> _Task_
Write the listing out again, exactly as it reads below.

> _Excerpted data_
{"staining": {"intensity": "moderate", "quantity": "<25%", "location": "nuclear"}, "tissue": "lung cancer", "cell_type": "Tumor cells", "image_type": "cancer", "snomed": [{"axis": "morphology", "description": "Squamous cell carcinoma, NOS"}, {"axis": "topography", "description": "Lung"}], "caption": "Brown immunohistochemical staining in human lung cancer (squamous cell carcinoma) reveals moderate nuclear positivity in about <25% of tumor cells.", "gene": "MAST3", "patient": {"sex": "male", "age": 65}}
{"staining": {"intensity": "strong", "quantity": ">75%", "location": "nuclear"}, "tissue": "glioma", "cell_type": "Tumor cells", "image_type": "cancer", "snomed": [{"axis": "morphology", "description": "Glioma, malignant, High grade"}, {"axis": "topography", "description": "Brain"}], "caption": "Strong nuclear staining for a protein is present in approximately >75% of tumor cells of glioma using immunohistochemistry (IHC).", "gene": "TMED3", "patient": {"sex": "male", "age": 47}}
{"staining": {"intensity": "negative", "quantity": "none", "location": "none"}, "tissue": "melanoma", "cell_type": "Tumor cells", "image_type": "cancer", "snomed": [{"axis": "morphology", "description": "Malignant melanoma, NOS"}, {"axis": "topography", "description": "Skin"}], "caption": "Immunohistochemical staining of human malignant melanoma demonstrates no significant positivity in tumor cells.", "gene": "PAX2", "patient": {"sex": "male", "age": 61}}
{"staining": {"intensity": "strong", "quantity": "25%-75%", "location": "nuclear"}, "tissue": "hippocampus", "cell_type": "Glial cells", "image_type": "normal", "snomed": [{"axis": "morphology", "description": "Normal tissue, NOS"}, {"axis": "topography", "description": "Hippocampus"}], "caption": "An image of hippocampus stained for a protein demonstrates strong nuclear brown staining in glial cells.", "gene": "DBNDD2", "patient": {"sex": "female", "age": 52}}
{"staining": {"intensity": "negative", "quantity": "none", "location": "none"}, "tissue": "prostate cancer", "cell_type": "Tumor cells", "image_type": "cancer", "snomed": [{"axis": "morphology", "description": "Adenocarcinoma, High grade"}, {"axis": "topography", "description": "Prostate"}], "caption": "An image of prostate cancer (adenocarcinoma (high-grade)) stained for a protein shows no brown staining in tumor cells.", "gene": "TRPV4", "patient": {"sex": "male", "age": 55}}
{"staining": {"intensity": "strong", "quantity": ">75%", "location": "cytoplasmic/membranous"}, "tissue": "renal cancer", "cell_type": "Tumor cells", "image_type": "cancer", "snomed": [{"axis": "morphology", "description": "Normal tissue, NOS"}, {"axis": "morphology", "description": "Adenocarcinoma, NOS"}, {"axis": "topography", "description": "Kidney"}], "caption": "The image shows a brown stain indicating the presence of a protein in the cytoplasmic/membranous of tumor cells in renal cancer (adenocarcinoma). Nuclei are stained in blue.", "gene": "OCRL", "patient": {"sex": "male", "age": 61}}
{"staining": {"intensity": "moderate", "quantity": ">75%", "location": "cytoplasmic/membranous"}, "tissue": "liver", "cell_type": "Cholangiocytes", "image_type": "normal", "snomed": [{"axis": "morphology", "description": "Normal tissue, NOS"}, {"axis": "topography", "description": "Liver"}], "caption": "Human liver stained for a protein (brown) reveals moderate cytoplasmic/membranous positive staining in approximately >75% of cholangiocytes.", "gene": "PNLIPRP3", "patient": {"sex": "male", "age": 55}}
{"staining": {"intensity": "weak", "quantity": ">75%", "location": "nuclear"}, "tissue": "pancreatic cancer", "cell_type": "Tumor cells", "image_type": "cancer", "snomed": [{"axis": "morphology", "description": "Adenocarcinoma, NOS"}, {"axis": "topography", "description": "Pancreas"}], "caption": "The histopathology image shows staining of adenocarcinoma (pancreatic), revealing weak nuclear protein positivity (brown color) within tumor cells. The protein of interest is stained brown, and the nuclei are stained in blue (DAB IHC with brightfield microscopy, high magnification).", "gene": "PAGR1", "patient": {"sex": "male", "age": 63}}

> _Output for this exercise_
{"staining": {"intensity": "moderate", "quantity": "<25%", "location": "nuclear"}, "tissue": "lung cancer", "cell_type": "Tumor cells", "image_type": "cancer", "snomed": [{"axis": "morphology", "description": "Squamous cell carcinoma, NOS"}, {"axis": "topography", "description": "Lung"}], "caption": "Brown immunohistochemical staining in human lung cancer (squamous cell carcinoma) reveals moderate nuclear positivity in about <25% of tumor cells.", "gene": "MAST3", "patient": {"sex": "male", "age": 65}}
{"staining": {"intensity": "strong", "quantity": ">75%", "location": "nuclear"}, "tissue": "glioma", "cell_type": "Tumor cells", "image_type": "cancer", "snomed": [{"axis": "morphology", "description": "Glioma, malignant, High grade"}, {"axis": "topography", "description": "Brain"}], "caption": "Strong nuclear staining for a protein is present in approximately >75% of tumor cells of glioma using immunohistochemistry (IHC).", "gene": "TMED3", "patient": {"sex": "male", "age": 47}}
{"staining": {"intensity": "negative", "quantity": "none", "location": "none"}, "tissue": "melanoma", "cell_type": "Tumor cells", "image_type": "cancer", "snomed": [{"axis": "morphology", "description": "Malignant melanoma, NOS"}, {"axis": "topography", "description": "Skin"}], "caption": "Immunohistochemical staining of human malignant melanoma demonstrates no significant positivity in tumor cells.", "gene": "PAX2", "patient": {"sex": "male", "age": 61}}
{"staining": {"intensity": "strong", "quantity": "25%-75%", "location": "nuclear"}, "tissue": "hippocampus", "cell_type": "Glial cells", "image_type": "normal", "snomed": [{"axis": "morphology", "description": "Normal tissue, NOS"}, {"axis": "topography", "description": "Hippocampus"}], "caption": "An image of hippocampus stained for a protein demonstrates strong nuclear brown staining in glial cells.", "gene": "DBNDD2", "patient": {"sex": "female", "age": 52}}
{"staining": {"intensity": "negative", "quantity": "none", "location": "none"}, "tissue": "prostate cancer", "cell_type": "Tumor cells", "image_type": "cancer", "snomed": [{"axis": "morphology", "description": "Adenocarcinoma, High grade"}, {"axis": "topography", "description": "Prostate"}], "caption": "An image of prostate cancer (adenocarcinoma (high-grade)) stained for a protein shows no brown staining in tumor cells.", "gene": "TRPV4", "patient": {"sex": "male", "age": 55}}
{"staining": {"intensity": "strong", "quantity": ">75%", "location": "cytoplasmic/membranous"}, "tissue": "renal cancer", "cell_type": "Tumor cells", "image_type": "cancer", "snomed": [{"axis": "morphology", "description": "Normal tissue, NOS"}, {"axis": "morphology", "description": "Adenocarcinoma, NOS"}, {"axis": "topography", "description": "Kidney"}], "caption": "The image shows a brown stain indicating the presence of a protein in the cytoplasmic/membranous of tumor cells in renal cancer (adenocarcinoma). Nuclei are stained in blue.", "gene": "OCRL", "patient": {"sex": "male", "age": 61}}
{"staining": {"intensity": "moderate", "quantity": ">75%", "location": "cytoplasmic/membranous"}, "tissue": "liver", "cell_type": "Cholangiocytes", "image_type": "normal", "snomed": [{"axis": "morphology", "description": "Normal tissue, NOS"}, {"axis": "topography", "description": "Liver"}], "caption": "Human liver stained for a protein (brown) reveals moderate cytoplasmic/membranous positive staining in approximately >75% of cholangiocytes.", "gene": "PNLIPRP3", "patient": {"sex": "male", "age": 55}}
{"staining": {"intensity": "weak", "quantity": ">75%", "location": "nuclear"}, "tissue": "pancreatic cancer", "cell_type": "Tumor cells", "image_type": "cancer", "snomed": [{"axis": "morphology", "description": "Adenocarcinoma, NOS"}, {"axis": "topography", "description": "Pancreas"}], "caption": "The histopathology image shows staining of adenocarcinoma (pancreatic), revealing weak nuclear protein positivity (brown color) within tumor cells. The protein of interest is stained brown, and the nuclei are stained in blue (DAB IHC with brightfield microscopy, high magnification).", "gene": "PAGR1", "patient": {"sex": "male", "age": 63}}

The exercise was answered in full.